┌──

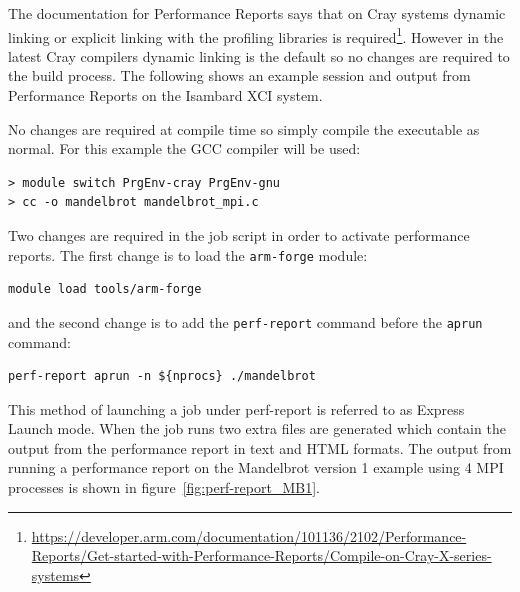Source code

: \documentclass[a4paper,titlepage]{article}
\begin{document}
The documentation for Performance Reports says that on Cray systems dynamic linking or explicit linking with the profiling libraries is required\footnote{\url{https://developer.arm.com/documentation/101136/2102/Performance-Reports/Get-started-with-Performance-Reports/Compile-on-Cray-X-series-systems}}. However in the latest Cray compilers dynamic linking is the default so no changes are required to the build process. The following shows an example session and output from Performance Reports on the Isambard XCI system.

No changes are required at compile time so simply compile the executable as normal. For this example the GCC compiler will be used:
\begin{verbatim}
> module switch PrgEnv-cray PrgEnv-gnu
> cc -o mandelbrot mandelbrot_mpi.c
\end{verbatim}
Two changes are required in the job script in order to activate performance reports. The first change is to load the \texttt{arm-forge} module:
\begin{verbatim}
module load tools/arm-forge
\end{verbatim}
and the second change is to add the \texttt{perf-report} command before the \texttt{aprun} command:
\begin{verbatim}
perf-report aprun -n ${nprocs} ./mandelbrot
\end{verbatim}
This method of launching a job under perf-report is referred to as Express Launch mode.
%
When the job runs two extra files are generated which contain the output from the performance report in text and HTML formats. The output from running a performance report on the Mandelbrot version 1 example using 4 MPI processes is shown in figure~\ref{fig:perf-report_MB1}.  
%
\end{document}
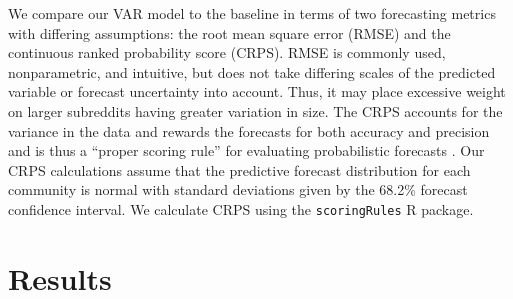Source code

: \documentclass[letterpaper]{article}\usepackage[]{graphicx}\usepackage[]{color}
\begin{document}
We compare our VAR model to the baseline in terms of two forecasting metrics with differing assumptions: the root mean square error (RMSE) and the continuous ranked probability score (CRPS).  RMSE is commonly used, nonparametric, and intuitive, but does not take differing scales of the predicted variable or forecast uncertainty into account.  Thus,  it may place excessive weight on larger subreddits having greater variation in size. 
The CRPS accounts for the variance in the data and rewards the forecasts for both accuracy and precision and is thus a ``proper scoring rule'' for evaluating probabilistic forecasts \cite{gneiting_strictly_2007}. 
Our CRPS calculations assume that the predictive forecast distribution for each community is normal with standard deviations given by the 68.2\% forecast confidence interval. We calculate CRPS using the \texttt{scoringRules} R package.

\section{Results}
\label{sec:results}





\end{document}
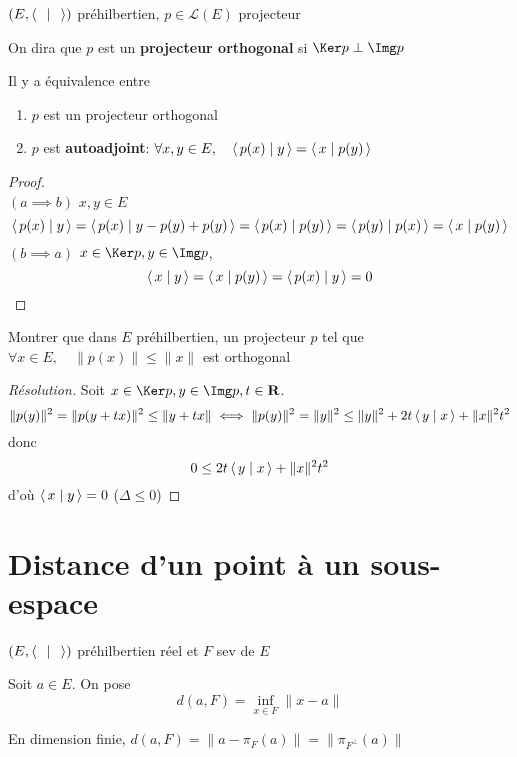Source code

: \begin{defprop}
    \Hyp $(E, \scalar{\;}{\;} )$ préhilbertien, $p \in  \mathcal  L(E)$ projecteur
    \begin{concenum}
    \item On dira que $p$ est un \textbf{projecteur orthogonal} si $\Ker p\perp \Img p$
    \item Il y a équivalence entre  \begin{enumerate}
        \item $p$ est un projecteur orthogonal
        \item $p$ est \textbf{autoadjoint}:  $\forall  x, y \in  E, \quad  \scalar{p(x)}{y}= \scalar{x}{p(y)}  $
    \end{enumerate}
    \end{concenum}
\end{defprop}

\begin{proof}~\\
    $(a\implies b)$ $x, y \in  E$ \[
        \scalar{p(x)}{y} = \scalar{p(x)}{y-p(y)+p(y)} =\scalar{p(x)}{p(y)} =\scalar{p(y)}{p(x)} =\scalar{x}{p(y)} 
    \] 
    $(b\implies a)$ $x \in  \Ker p, y \in  \Img p$, \[
        \scalar{x}{y} = \scalar{x}{p(y)} = \scalar{p(x)}{y}=0
    \]
\end{proof}

\begin{exo}
    Montrer que dans $E$ préhilbertien, un projecteur $p$ tel que  $\forall  x \in  E, \quad  \|p(x)\|\leq \|x\|$ est orthogonal
\end{exo}

\begin{proof}[Résolution]
Soit $x \in  \Ker p, y \in  \Img p, t \in  \R$. \[
    \|p(y)\|^2 =\|p(y+tx)\|^2 \leq \|y+tx\| \iff  \|p(y)\|^2=\|y\|^2  \leq \|y\|^2 +2t \scalar{y}{x} + \|x\|^2 t ^2 
\] 
donc  \[
    0\leq 2t \scalar{y}{x} + \|x\|^2 t^2
\] 
d'où $\scalar{x}{y} =0$ ($\Delta\leq 0$)
\end{proof}

\section{Distance d'un point à un sous-espace}

\begin{thmdef}
    \Hyp $(E, \scalar{\;}{\;} )$ préhilbertien réel et $F$ sev de $E$
    \begin{concenum}
    \item Soit $a \in  E$. On pose \[
            d(a, F)=\inf_{x \in  F} \|x-a\|
    \] 
\item En dimension finie, $d(a, F)=\|a-\pi_F(a)\|=\|\pi_{F^\perp}(a)\|$
    \end{concenum}
\end{thmdef}

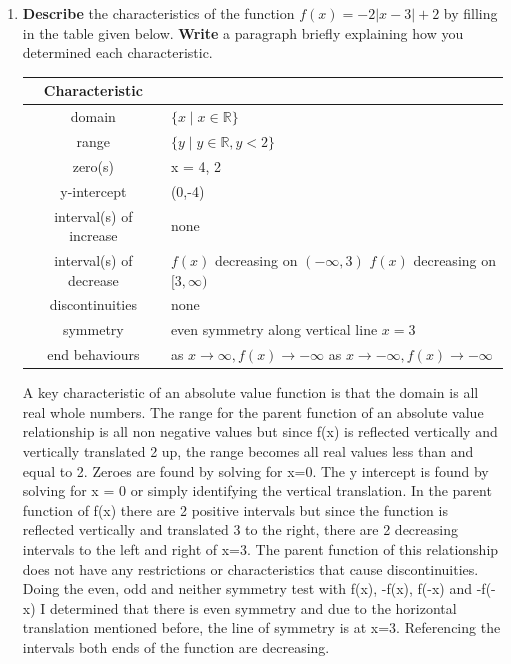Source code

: \documentclass[12pt]{book}
\begin{document}

\begin{enumerate}

\item  \textbf{Describe} the characteristics of the function $f(x) = -2|x-3|+2$ by filling in the table given below. \textbf{Write} a paragraph briefly explaining how you determined each characteristic.\\

\vspace{0.3 cm}

\renewcommand{\arraystretch}{3}  %
\begin{center}

\begin{tabular}{|c|m{4in}|}
\hline
\textbf{Characteristic} &  \\
\hline
domain & $\{ x \mid x \in \mathbb{R} \}$\\
\hline
range & $\{ y \mid y \in \mathbb{R}, y < 2 \}$\\
\hline
zero(s) & x = 4, 2\\
\hline
y-intercept & (0,-4)\\
\hline
interval(s) of increase & none\\
\hline
interval(s) of decrease & \shortstack[l]{$f(x)$ decreasing on $(-\infty, 3)$ \\$f(x)$ decreasing on $[3, \infty)$}\\
\hline
discontinuities & none\\
\hline
symmetry & even symmetry along vertical line $x=3$\\
\hline
end behaviours & \shortstack[l]{as $x \to \infty, f(x) \to -\infty$ \\ as $x \to -\infty, f(x) \to -\infty$}\\
\hline
\end{tabular}
\end{center}

A key characteristic of an absolute value function is that the domain is all
 real whole numbers. The range for the parent function of an absolute
value relationship is all non negative values but since f(x)
is reflected vertically and vertically translated 2 up, the range becomes all
real values less than and equal to 2. Zeroes are found by solving for x=0.
The y intercept is found by solving for x = 0 or simply identifying the vertical translation.
In the parent function of f(x) there are 2 positive intervals but since the function
is reflected vertically and translated 3 to the right, there are 2 decreasing intervals to the
left and right of x=3. The parent function of this relationship does not have any restrictions or characteristics
that cause discontinuities. Doing the even, odd and neither symmetry test with f(x), -f(x), f(-x) and -f(-x)
I determined that there is even symmetry and due to the horizontal translation mentioned before, the line
of symmetry is at x=3. Referencing the intervals both ends of the function are decreasing.


\end{enumerate}
\end{document}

└──

Your objective
Please copy each line of the material that contains the word "article".

Exercise output
: \documentclass[a4paper,titlepage]{article}
: \documentclass[letterpaper]{article}\usepackage[]{graphicx}\usepackage[]{color}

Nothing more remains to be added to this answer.